As competition from biosimilars intensifies in the United States, payers have more tools at their disposal to manage these agents.
When the first biosimilars came out in the US, there wasn’t much uptake, but as biosimilar competition increases and prices drop, more and more management tools are being implemented , said Leslie Fish, RPh, PharmD, senior vice president of clinic pharmacy, IPD Analytics, during a session at Asembia’s Specialty Pharmacy Summit, held May 2-5 in Las Vegas.
When the first infliximab biosimilar hit the market, it was only 15% cheaper than the original product, which shocked people at the time, she recalls. Now payers are using more management tools such as pre-authorization, stages and prioritization. Currently, the primary reason payers prefer biosimilars is lower cost.
A recent study covering the second quarter of 2019 through the third quarter of 2021 found that biosimilars of 3 oncology drugs – trastuzumab, rituximab and bevacizumab – saved the US $4 billion, Fish said.
Another payment tool has been linked to lean tags. A skinny label is when a biosimilar is launched without all the indications of the originator drug if some of the patents have not yet expired. “It’s a legal question; it’s not clinical,” she explained.
For example, the reference product for rituximab, Rituxan, has oncology and non-oncology indications, but when the biosimilars first came out, they didn’t have the non-oncology indications. According to Fish, studies have found that more than half of insurers allow the use of biosimilars for all indications, even if the biosimilar technically has a skinny label and does not yet have all indications.

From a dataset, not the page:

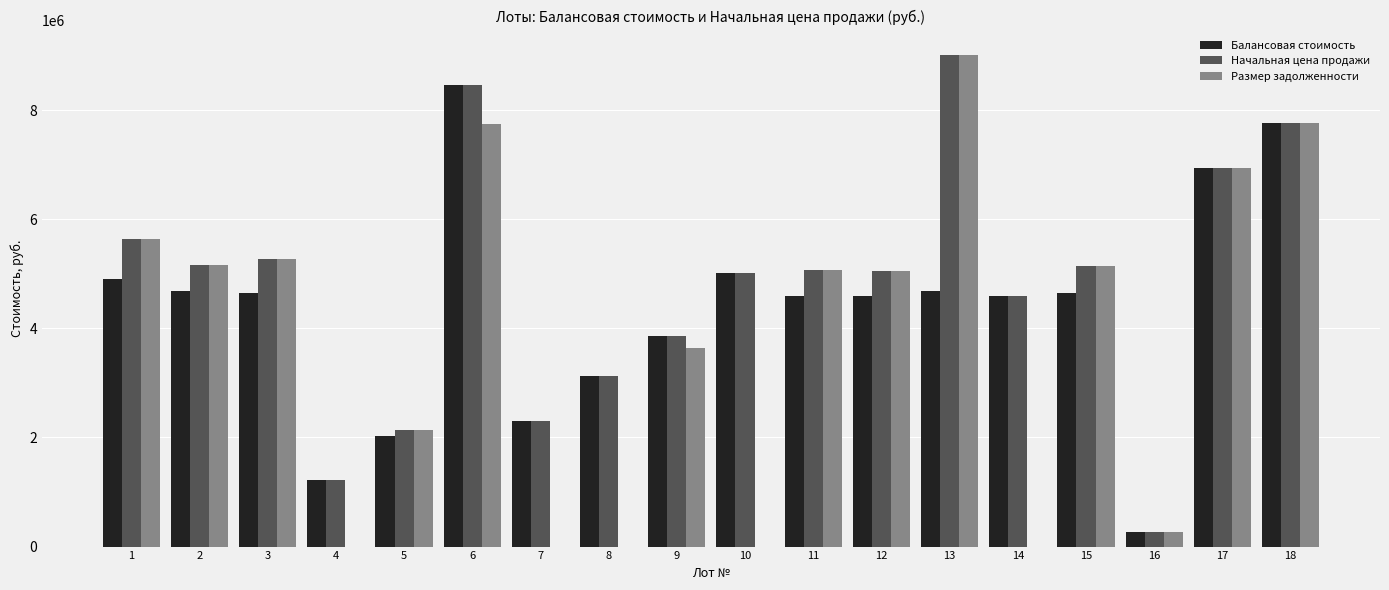

Are the bars horizontal?

No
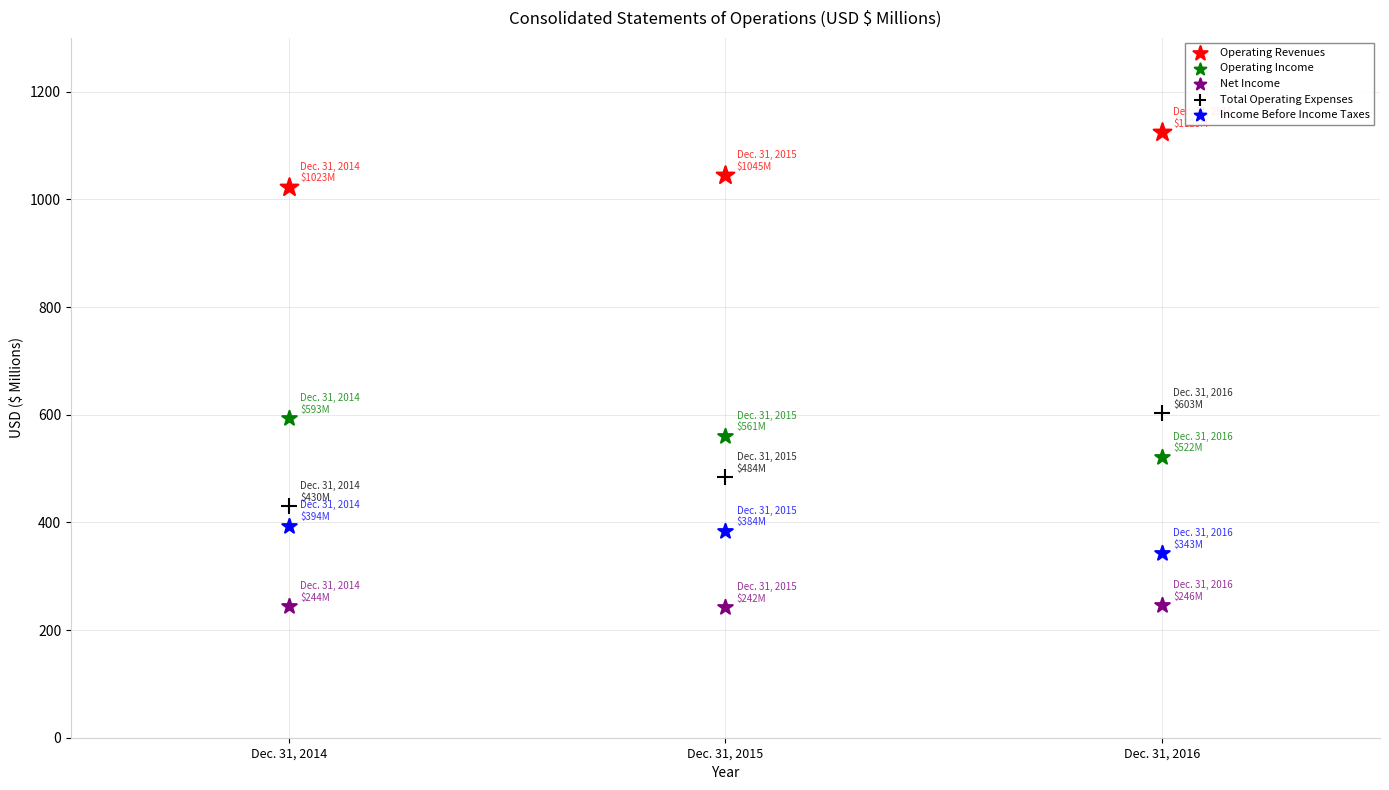

Which series reaches the maximum Y coordinate?

Operating Revenues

Biosimilar management is about to get a little more complicated when adalimumab biosimilars start hitting the market in 2023, noted Fish’s colleague Jeff Casberg, MS, RPh, senior vice president of the clinical pharmacy, IPD Analytics.
The branded product, Humira, has 2 formulations: the original at 50 mg/ml and the new at 100 mg/ml. Currently, the new formulation has over 80% of the market, but the approved adalimumab biosimilars coming to market in 2023 are all for the original formulation. Alvotech has a biosimilar for the new formulation and has reached an agreement with AbbVie, the maker of Humira, to bring its product to market in 2023, but the biosimilar has not yet been approved by the FDA.
According to Casberg, there are several ways for payers to deal with Humira’s loss of exclusivity and the introduction of biosimilars into the US market.
First, there is the option to stay with the originator product and not adopt biosimilars. However, there is a problem with the optics since the personal cost of members could be lower for biosimilars. The advantage of this strategy is that the payer maintains the discounts and does not have to manage conversions.
The second option is to give parity to the brand name product and the biosimilars on the formulary. “It looks really nice but doesn’t really have any bite,” Casberg said. “Will there be a conversion? ” He asked. There is not a lot of motivation to switch patients and he expects that there will not be a large conversion of patients switching from originators to biosimilars.
The final option is to bank on biosimilars and phase out Humira. This would provide the most savings, but there is risk in determining what percentage of patients will need to convert and determining savings opportunities to ensure the plan breaks even upon conversion.
Casberg noted that adalimumab biosimilars aren’t the only big opportunity in 2023: Some ustekinumab (Stelara) biosimilars may launch at the end of the year. IPD Analytics predicts that 1 or 2 biosimilars could be launched by the end of the fourth quarter of 2023. There are a total of 7 ustekinumab biosimilars in phase 3 estimated to be launched between 2023 and 2025, and one of these products , ABP 654, is to seek interchangeability.
“So 2023 is going to be very big,” he said. “You have Humira in the beginning/middle of the year; Stellara at the end of the year.